Y, como coda, una pequeña anécdota literaria con reflexión tontaina incluida: por propia experiencia, sé que este cuadro es un gran desconocido en España incluso para los aficionados al arte; sin embargo, su fama como una de las obras cumbres de la pintura realista del siglo XX no sólo ha traspasado fronteras, sino también el espacio interestelar. Sólo así se justifica que las entidades alienígenas ideadas por Arthur C. Clarke en “2001, una odisea del espacio” lo emplearan para decorar una de las paredes de la habitación en la que acogen a Dave tras superar la puerta de las estrellas, y cito:
La cápsula espacial estaba descansando sobre el pulido piso de una elegante y anónima suite de hotel, que bien podría haberse hallado en cualquier gran ciudad de la Tierra. Y él miraba fijamente a una gran sala de estar con una mesa de café, un diván, una docena de sillas, un escritorio, varias lámparas, una librería semillena y con algunas revistas, y hasta un jarrón con flores. El puente de Arlés de Van Gogh colgaba en una pared…, el mundo de Cristina de Wyeth, en otra, estaba seguro de que cuando abriese el cajón central del escritorio hallaría una Biblia en su interior…
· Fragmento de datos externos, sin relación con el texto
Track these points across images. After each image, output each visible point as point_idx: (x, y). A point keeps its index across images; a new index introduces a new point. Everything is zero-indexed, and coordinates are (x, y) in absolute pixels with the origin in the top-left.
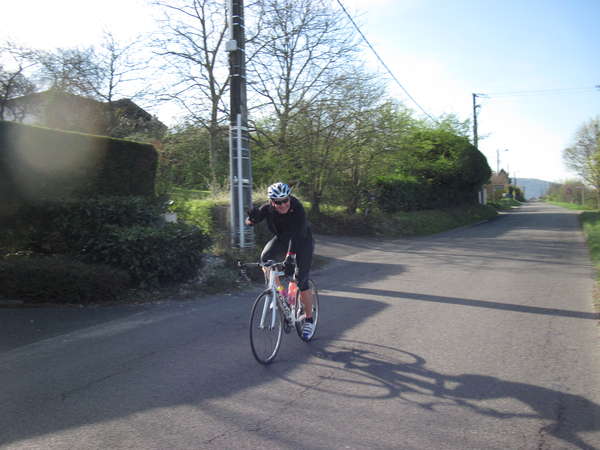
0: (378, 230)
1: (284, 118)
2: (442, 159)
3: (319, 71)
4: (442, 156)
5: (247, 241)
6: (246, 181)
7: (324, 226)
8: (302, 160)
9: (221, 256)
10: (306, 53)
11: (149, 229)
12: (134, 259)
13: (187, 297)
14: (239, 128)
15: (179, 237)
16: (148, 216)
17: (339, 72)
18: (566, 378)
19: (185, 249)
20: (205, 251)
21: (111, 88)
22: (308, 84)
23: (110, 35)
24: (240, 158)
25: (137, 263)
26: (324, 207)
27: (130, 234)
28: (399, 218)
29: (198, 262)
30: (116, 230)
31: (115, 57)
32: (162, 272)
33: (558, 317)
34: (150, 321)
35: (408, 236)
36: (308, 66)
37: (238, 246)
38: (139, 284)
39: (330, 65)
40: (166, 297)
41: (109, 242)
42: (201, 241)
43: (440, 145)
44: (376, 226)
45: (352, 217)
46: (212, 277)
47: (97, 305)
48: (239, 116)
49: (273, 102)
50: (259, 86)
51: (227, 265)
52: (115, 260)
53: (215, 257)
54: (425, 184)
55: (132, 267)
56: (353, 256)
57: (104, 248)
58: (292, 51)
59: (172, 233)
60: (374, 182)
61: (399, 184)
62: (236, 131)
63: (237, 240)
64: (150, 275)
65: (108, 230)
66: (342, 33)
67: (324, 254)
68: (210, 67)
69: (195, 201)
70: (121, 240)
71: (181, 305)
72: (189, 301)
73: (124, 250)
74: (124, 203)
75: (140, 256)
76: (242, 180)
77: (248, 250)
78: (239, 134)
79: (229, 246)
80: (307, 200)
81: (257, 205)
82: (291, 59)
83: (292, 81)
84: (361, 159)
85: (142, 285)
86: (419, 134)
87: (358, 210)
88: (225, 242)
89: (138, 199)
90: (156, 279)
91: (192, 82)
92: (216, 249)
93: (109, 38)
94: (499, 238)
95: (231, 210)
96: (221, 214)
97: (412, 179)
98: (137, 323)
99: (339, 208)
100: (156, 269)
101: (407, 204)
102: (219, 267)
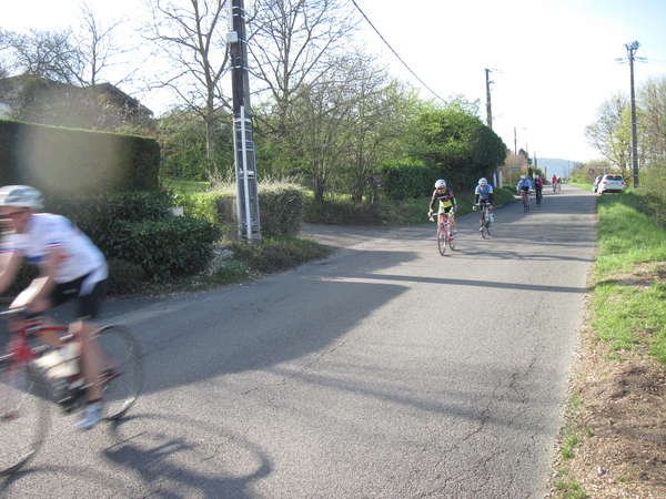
0: (385, 219)
1: (283, 103)
2: (452, 142)
3: (318, 51)
4: (451, 139)
5: (253, 232)
6: (251, 173)
7: (329, 215)
8: (304, 147)
9: (229, 248)
10: (305, 33)
11: (160, 223)
12: (147, 253)
13: (200, 288)
14: (242, 120)
15: (189, 231)
16: (156, 211)
17: (340, 53)
18: (544, 339)
19: (195, 242)
20: (214, 243)
21: (94, 73)
22: (307, 66)
23: (91, 15)
24: (244, 150)
25: (150, 257)
26: (328, 196)
27: (142, 228)
28: (406, 205)
29: (208, 255)
30: (127, 225)
31: (96, 39)
32: (174, 264)
33: (549, 293)
34: (168, 311)
35: (417, 224)
36: (307, 47)
37: (246, 238)
38: (152, 276)
39: (330, 46)
40: (180, 289)
41: (121, 237)
42: (210, 233)
43: (448, 127)
44: (383, 214)
45: (358, 206)
46: (221, 269)
47: (114, 299)
48: (242, 108)
49: (272, 87)
50: (258, 71)
51: (236, 257)
52: (127, 255)
53: (223, 249)
54: (435, 168)
55: (145, 261)
56: (360, 245)
57: (116, 243)
58: (290, 30)
59: (183, 228)
60: (379, 168)
61: (405, 169)
62: (240, 123)
63: (244, 232)
64: (163, 268)
65: (120, 225)
66: (342, 10)
67: (332, 244)
68: (204, 52)
69: (200, 194)
70: (133, 235)
71: (196, 295)
72: (203, 292)
73: (136, 245)
74: (133, 198)
75: (152, 250)
76: (247, 172)
77: (255, 241)
78: (243, 125)
79: (236, 238)
80: (310, 189)
81: (262, 197)
82: (289, 40)
83: (291, 63)
84: (366, 145)
85: (156, 278)
86: (427, 116)
87: (364, 198)
88: (233, 234)
89: (145, 195)
90: (169, 272)
91: (186, 68)
92: (224, 242)
93: (90, 19)
94: (516, 223)
95: (237, 202)
96: (226, 206)
97: (421, 164)
98: (158, 312)
99: (344, 197)
100: (168, 261)
101: (415, 190)
102: (229, 258)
Si alguna vez, por suerte o por desgracia, la Humanidad llega a establecer un contacto cercano con alguna otra especie extraterrestre a su altura intelectual, uno de los trances más difíciles de superar para muchos de nosotros será el descomunal síndrome de Sthendal colectivo que nos desencadenará el enfrentarnos de golpe a otro Fidias, otro Velázquez, otro Beethoven, otro Proust, otro Visconti… Necesitaríamos también otra vida para asumirlo y disfrutarlo.